Il y a, dans le cynisme de ce slo­gan, une inten­si­té et une inno­cence d’un genre abso­lu­ment nou­veau, même s’il a vrai­sem­bla­ble­ment mis long­temps à mûrir pen­dant ces dix der­nières années (plus rapi­de­ment en Ita­lie). Dans son laco­nisme de phé­no­mène qui s’est révé­lé d’un coup à notre conscience, il nous déclare d’une façon com­plète et défi­ni­tive que les nou­veaux indus­triels et les nou­veaux tech­ni­ciens sont com­plè­te­ment laïques, d’une laï­ci­té qui ne se mesure plus avec la reli­gion. Cette laï­ci­té est une « valeur nou­velle » née dans l’entropie bour­geoise où la reli­gion conçue comme auto­ri­té et forme de pou­voir dépé­rit ; elle ne sur­vit que dans la mesure où elle demeure un pro­duit natu­rel d’énorme consom­ma­tion et une forme folk­lo­rique encore exploitable.
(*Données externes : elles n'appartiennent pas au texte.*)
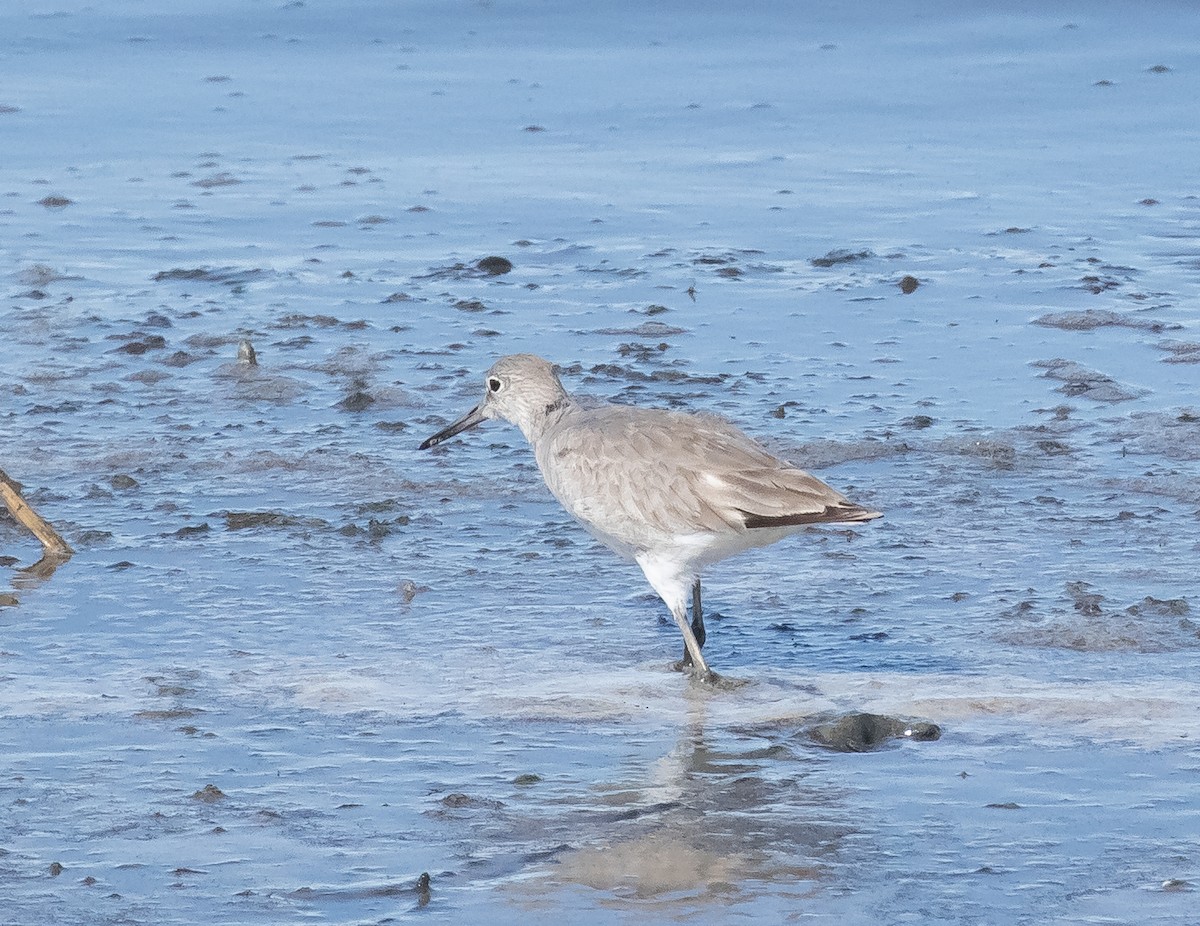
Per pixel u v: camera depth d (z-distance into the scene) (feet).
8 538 40.96
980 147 78.02
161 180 74.33
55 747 30.04
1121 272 61.57
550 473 35.53
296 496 44.04
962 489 43.93
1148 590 37.29
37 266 63.21
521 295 60.39
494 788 28.63
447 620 36.29
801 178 73.67
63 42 95.76
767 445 46.47
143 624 35.88
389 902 24.88
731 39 94.99
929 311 58.08
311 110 84.48
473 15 99.66
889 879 25.50
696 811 27.84
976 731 30.76
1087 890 25.03
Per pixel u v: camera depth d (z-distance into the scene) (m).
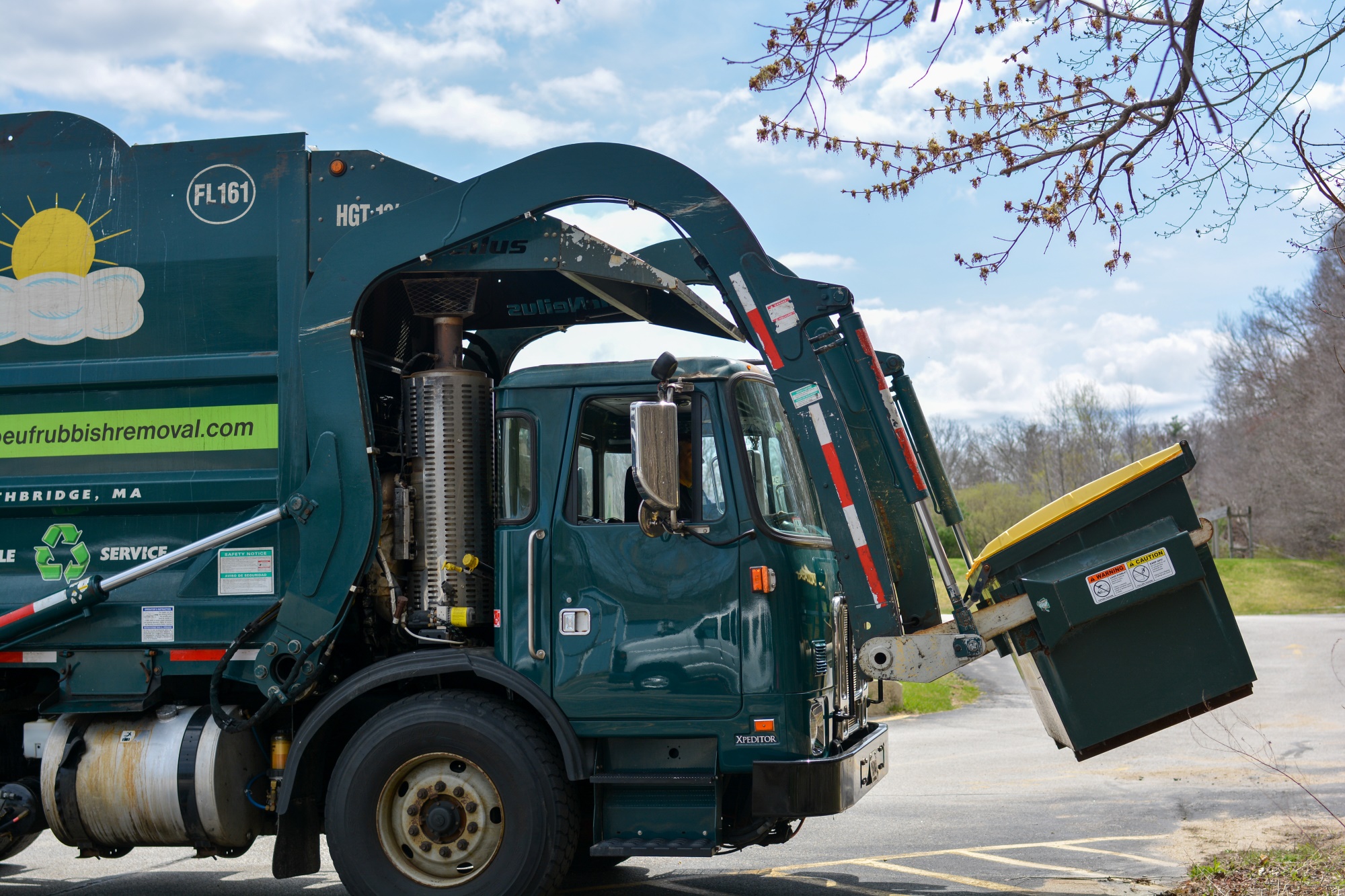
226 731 5.48
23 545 5.96
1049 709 5.17
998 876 6.24
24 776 6.06
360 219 5.81
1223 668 4.77
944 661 4.93
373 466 5.50
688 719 5.09
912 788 9.91
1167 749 11.66
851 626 5.08
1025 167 5.77
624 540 5.24
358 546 5.45
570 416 5.41
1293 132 5.59
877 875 6.41
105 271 5.99
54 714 5.81
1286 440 47.75
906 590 5.20
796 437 5.36
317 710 5.37
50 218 6.06
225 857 5.78
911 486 5.07
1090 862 6.51
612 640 5.19
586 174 5.45
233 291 5.87
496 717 5.18
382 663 5.40
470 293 6.01
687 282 6.44
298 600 5.47
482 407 5.91
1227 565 46.41
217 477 5.74
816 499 5.84
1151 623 4.83
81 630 5.77
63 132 6.11
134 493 5.79
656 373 5.12
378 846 5.20
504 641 5.30
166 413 5.88
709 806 5.05
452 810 5.19
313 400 5.57
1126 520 4.88
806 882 6.29
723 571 5.13
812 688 5.20
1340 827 7.09
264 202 5.89
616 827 5.11
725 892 6.10
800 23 5.40
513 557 5.35
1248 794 8.76
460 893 5.08
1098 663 4.84
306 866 5.45
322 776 5.56
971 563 5.71
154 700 5.71
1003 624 4.89
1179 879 5.99
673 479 4.96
Mais l’intérêt de ce slo­gan n’est pas pure­ment néga­tif, il ne sou­ligne pas uni­que­ment la nou­velle moda­li­té selon laquelle l’Église est bru­ta­le­ment remise à la place qu’elle tient vrai­ment dans la vie ; il est aus­si posi­tif, parce qu’il met en lumière la pos­si­bi­li­té impré­vue de don­ner un sens idéo­lo­gique, et donc de rendre expres­sif, le lan­gage du slo­gan et, pro­ba­ble­ment, celui du monde tech­no­lo­gique. L’esprit blas­phé­ma­teur de ce slo­gan ne se borne pas à être apo­dic­tique, ne se limite pas à une pure obser­va­tion qui fixe l’expressivité en pure com­mu­ni­ca­tion ; c’est quelque chose de plus qu’une trou­vaille sans pré­ju­gés (dont le modèle serait l’anglo-saxon « Jésus-Chris ! Super­star ») : tout au contraire, il se prête à une inter­pré­ta­tion qui ne peut être qu’infinie ; il conserve donc dans le slo­gan les carac­tères idéo­lo­giques et esthé­tiques de l’expressivité. Cela signi­fie — peut-être — que le futur, qui à nous — reli­gieux et huma­nistes — appa­raît comme fixa­tion et mort, sera, d’une façon nou­velle, his­toire ; que l’exigence de com­mu­ni­ca­ti­vi­té pure de la pro­duc­tion sera de quelque façon contre­dite. Car le slo­gan de ces jeans ne se contente pas de sou­li­gner la néces­si­té de la consom­ma­tion ; il se pré­sente tout à fait comme la Némé­sis — même incons­ciente — qui punit l’Église pour son pacte avec le diable. Cette fois, le rédac­teur de l’Osservatore est bel et bien sans défense et impuis­sant : même si d’aventure la magis­tra­ture et les flics, mis sou­dain chré­tien­ne­ment en mou­ve­ment, réus­sissent à arra­cher des murs de notre pays cette affiche et son slo­gan, il s’agit d’ores et déjà d’un fait irré­ver­sible, encore que peut-être anti­ci­pé. Il est por­teur de l’esprit nou­veau de la seconde révo­lu­tion indus­trielle et de la muta­tion des valeurs qui en découle.

17 mai 1973

Cor­riere del­la sera, 17.05.1973 (sous le litre de : « Le slo­gan fou des jeans Jésus »).

P. P. Paso­li­ni, Écrits cor­saires, Paris, Flam­ma­rion, 1976, pp. 34 – 40.